──────── Text segment

Statement

I grew up in suburban New Jersey, my parents recent refugees from Shanghai and Vienna. Recently I became a dual citizen, receiving an Austrian passport. I connect to my art as a way of making sense of my personal environment within an art historical perspective, with thoughts of place/landscape/environment as a central theme. My practice is divided between New York City and the Hudson Valley.


My project-based work is focused on landscape in the broadest sense, approaching place in a variety of conceptions and mediums. How we interact with history, time, and the environment has been my underlining preoccupation. In Traffic/Landscape on Steel I painted bucolic imagery from a vantage point of a car driving down highways, the painted image merged onto metal detritus, forging playful wall-sculptures. Meadowlands, New Jersey uses this same imagery painted from life and from its corresponding satellite views concurrently. These address privacy and personal views through images collected from the internet along with my own photographs. Composite Photographs explores this digitally, merging the personal and satellite imagery mainly from bird sanctuaries in a residential neighborhood. A painting series on canvas, Suburbs, Cemeteries and Thoroughfares and the series Pearlbrook Drive fuse imagery of my hometown from memory and newly-taken photographs, attempting to make sense of the confluence of time and distance. Austria Album is comprised of images painted on screens of perforated steel, and drawings that use family photographs from my grandparent’s vacation in the Austrian Alps, before their lives were upended by World War II; the historical photographs are matched with current Google Earth views from these same locations.

────────────────

## Exercise instructions
1. According to the artist statement, between which two places is the artist's practice divided?
2. Write out everything in the artist statement from "I grew up in" down to "the Hudson Valley.".
3. Extend the artist statement with a passage that picks up after its final sentence and keeps its first-person voice.

──────── Information supplied

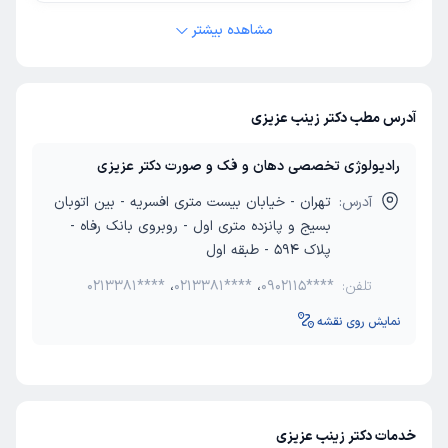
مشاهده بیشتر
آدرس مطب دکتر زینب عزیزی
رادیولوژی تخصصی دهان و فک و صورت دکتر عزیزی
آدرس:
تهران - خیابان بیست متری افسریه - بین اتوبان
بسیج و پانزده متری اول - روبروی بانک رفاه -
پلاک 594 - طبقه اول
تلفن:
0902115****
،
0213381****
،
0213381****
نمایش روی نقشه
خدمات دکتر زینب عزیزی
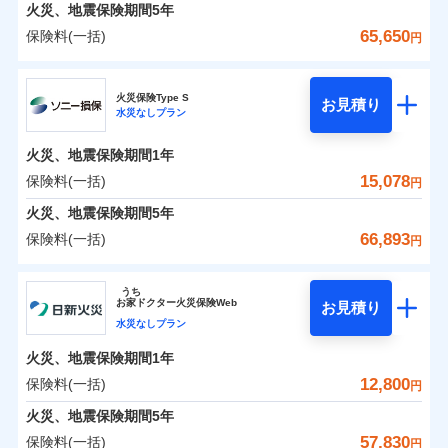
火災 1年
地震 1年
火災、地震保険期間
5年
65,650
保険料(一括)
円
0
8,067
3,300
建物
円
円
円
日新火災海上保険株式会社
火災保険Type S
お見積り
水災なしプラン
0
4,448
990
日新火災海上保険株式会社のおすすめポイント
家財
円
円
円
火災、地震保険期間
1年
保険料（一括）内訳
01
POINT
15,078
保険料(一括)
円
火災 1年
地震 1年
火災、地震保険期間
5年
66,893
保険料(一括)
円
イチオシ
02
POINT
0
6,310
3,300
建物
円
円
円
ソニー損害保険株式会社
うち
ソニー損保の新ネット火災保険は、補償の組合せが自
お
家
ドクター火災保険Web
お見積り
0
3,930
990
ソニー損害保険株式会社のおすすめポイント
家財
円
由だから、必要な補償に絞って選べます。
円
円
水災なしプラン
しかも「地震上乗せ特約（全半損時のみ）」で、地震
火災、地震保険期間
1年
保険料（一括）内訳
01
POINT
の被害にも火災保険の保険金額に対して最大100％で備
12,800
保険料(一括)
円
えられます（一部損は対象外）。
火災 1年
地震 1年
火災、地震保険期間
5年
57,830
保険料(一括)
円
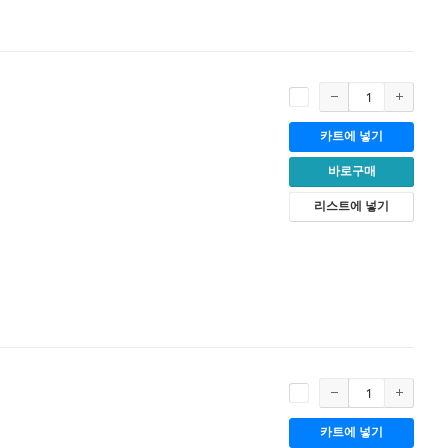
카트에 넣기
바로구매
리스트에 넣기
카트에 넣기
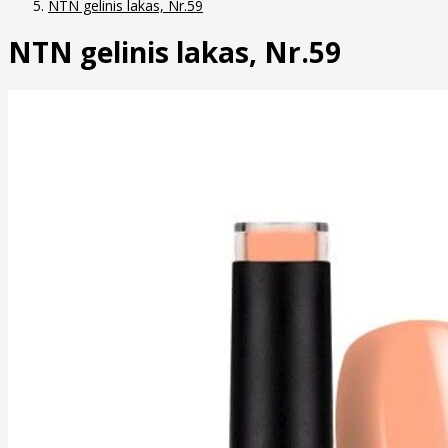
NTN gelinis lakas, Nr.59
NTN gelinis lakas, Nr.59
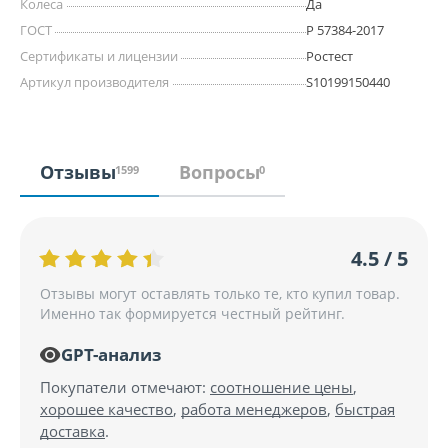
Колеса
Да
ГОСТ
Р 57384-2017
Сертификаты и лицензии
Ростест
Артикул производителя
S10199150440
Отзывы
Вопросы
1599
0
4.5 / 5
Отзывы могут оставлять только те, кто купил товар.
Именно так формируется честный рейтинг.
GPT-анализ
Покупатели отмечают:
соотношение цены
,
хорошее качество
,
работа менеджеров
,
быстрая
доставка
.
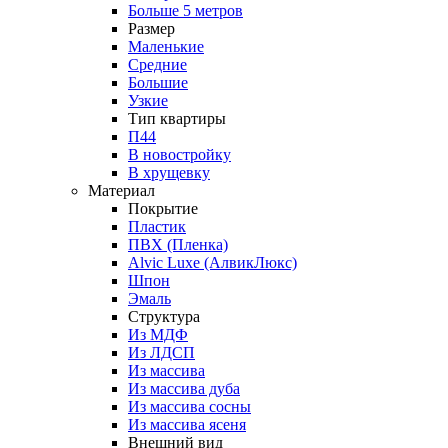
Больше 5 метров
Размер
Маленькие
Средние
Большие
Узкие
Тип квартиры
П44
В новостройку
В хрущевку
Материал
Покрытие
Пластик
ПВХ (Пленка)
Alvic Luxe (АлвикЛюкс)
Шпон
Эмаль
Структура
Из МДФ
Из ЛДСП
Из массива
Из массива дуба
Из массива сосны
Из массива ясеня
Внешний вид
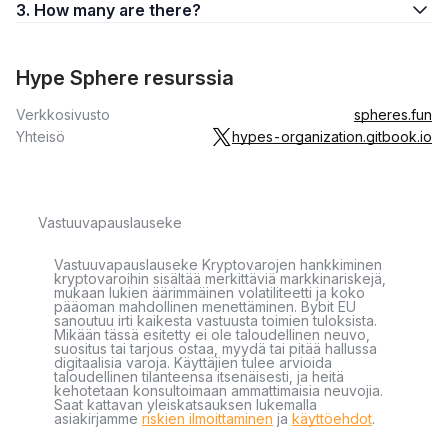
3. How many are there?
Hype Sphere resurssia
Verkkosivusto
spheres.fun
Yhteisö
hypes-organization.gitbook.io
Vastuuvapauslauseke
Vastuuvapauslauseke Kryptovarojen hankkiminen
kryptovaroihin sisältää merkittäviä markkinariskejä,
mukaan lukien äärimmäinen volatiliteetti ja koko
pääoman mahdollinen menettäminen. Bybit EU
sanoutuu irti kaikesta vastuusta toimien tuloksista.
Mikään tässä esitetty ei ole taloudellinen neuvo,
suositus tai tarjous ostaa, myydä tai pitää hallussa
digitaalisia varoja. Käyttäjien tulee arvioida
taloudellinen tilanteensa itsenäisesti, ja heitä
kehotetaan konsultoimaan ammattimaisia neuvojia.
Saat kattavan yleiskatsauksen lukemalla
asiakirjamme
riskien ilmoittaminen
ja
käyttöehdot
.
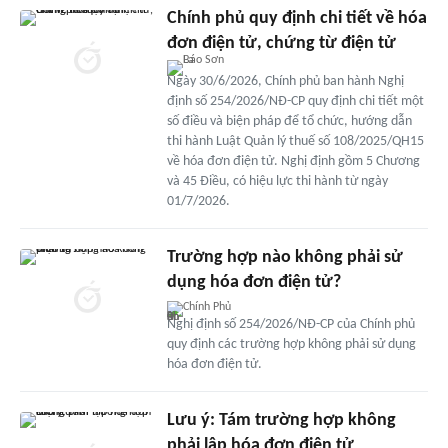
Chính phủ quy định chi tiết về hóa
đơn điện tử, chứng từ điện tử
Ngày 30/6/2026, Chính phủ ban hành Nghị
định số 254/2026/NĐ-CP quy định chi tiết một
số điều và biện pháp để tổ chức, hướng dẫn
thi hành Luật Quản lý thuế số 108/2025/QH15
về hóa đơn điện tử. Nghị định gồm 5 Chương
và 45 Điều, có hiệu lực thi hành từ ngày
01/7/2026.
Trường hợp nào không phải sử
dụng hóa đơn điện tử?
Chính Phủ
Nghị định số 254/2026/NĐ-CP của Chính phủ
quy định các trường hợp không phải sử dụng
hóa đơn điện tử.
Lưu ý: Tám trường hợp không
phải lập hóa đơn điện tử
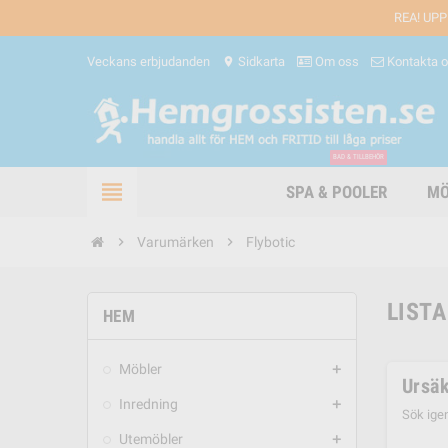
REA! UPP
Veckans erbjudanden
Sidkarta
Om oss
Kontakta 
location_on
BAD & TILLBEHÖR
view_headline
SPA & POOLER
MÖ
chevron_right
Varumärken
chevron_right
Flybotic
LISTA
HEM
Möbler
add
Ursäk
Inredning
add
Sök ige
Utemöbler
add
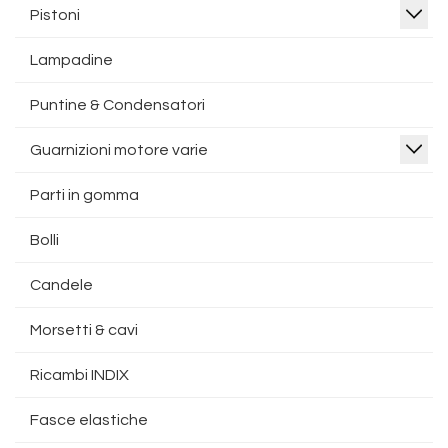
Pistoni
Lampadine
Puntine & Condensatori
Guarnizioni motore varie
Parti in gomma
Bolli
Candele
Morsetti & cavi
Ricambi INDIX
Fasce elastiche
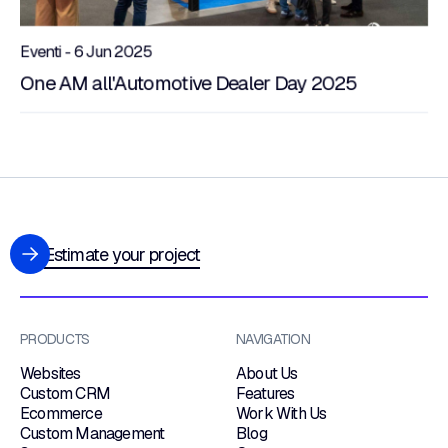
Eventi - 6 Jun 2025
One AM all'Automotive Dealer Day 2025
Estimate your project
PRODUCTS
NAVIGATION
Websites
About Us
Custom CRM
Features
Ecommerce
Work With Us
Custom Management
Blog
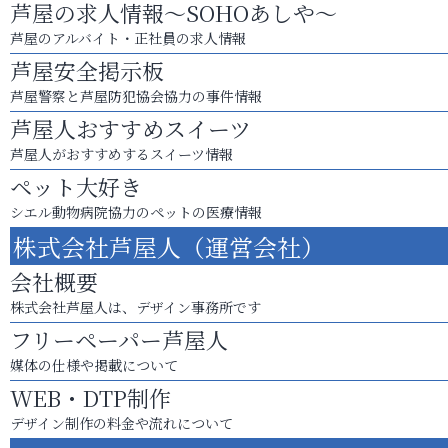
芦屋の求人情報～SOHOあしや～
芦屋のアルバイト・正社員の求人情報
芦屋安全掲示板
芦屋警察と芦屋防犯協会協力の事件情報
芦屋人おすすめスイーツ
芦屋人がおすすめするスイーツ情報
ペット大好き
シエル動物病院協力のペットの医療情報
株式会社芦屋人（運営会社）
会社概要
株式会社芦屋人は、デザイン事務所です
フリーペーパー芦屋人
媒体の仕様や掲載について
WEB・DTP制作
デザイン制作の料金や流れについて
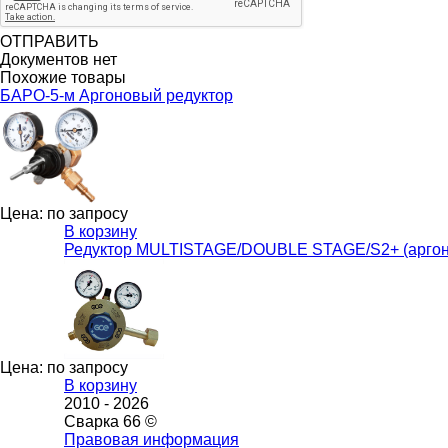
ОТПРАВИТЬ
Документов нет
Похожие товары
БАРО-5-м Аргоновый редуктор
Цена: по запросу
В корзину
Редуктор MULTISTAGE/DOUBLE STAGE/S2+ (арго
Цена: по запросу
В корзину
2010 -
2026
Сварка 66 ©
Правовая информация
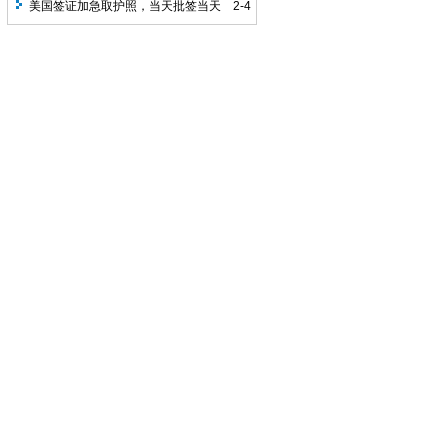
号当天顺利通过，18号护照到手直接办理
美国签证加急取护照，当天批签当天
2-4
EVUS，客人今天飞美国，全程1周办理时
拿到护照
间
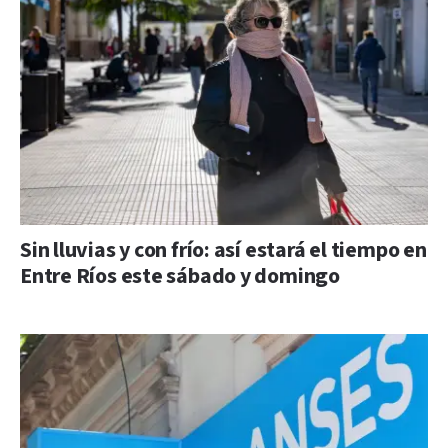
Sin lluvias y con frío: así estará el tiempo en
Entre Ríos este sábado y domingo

────────────────

## Answers by item number
1. New York City and the Hudson Valley.

2.
I grew up in suburban New Jersey, my parents recent refugees from Shanghai and Vienna. Recently I became a dual citizen, receiving an Austrian passport. I connect to my art as a way of making sense of my personal environment within an art historical perspective, with thoughts of place/landscape/environment as a central theme. My practice is divided between New York City and the Hudson Valley.

3.
My recent paintings and works on paper Almost New were created by rolling and marking. Repeated layers of color and traces of organic profiles form the surface of emerging and recessing planes. This series began during the pandemic when I stopped having an overarching concept that fueled each of my distinct landscape projects and I returned to where I had begun as an artist, to an interior vision, each painting and drawing from an abstracted sense of color and line. I focused on a process with vertically rolling color juxtaposed and submerged with suggestive linear forms. In these works, the pandemic helped to connect me with the present, delving into a very day-to-day focus for my art, reacting to the experience of repetition, political chaos and beauty. The related and on-going Arrival series emphasize color. In these thin films and shifts of paint are orchestrated and inspired by an immersion in nature.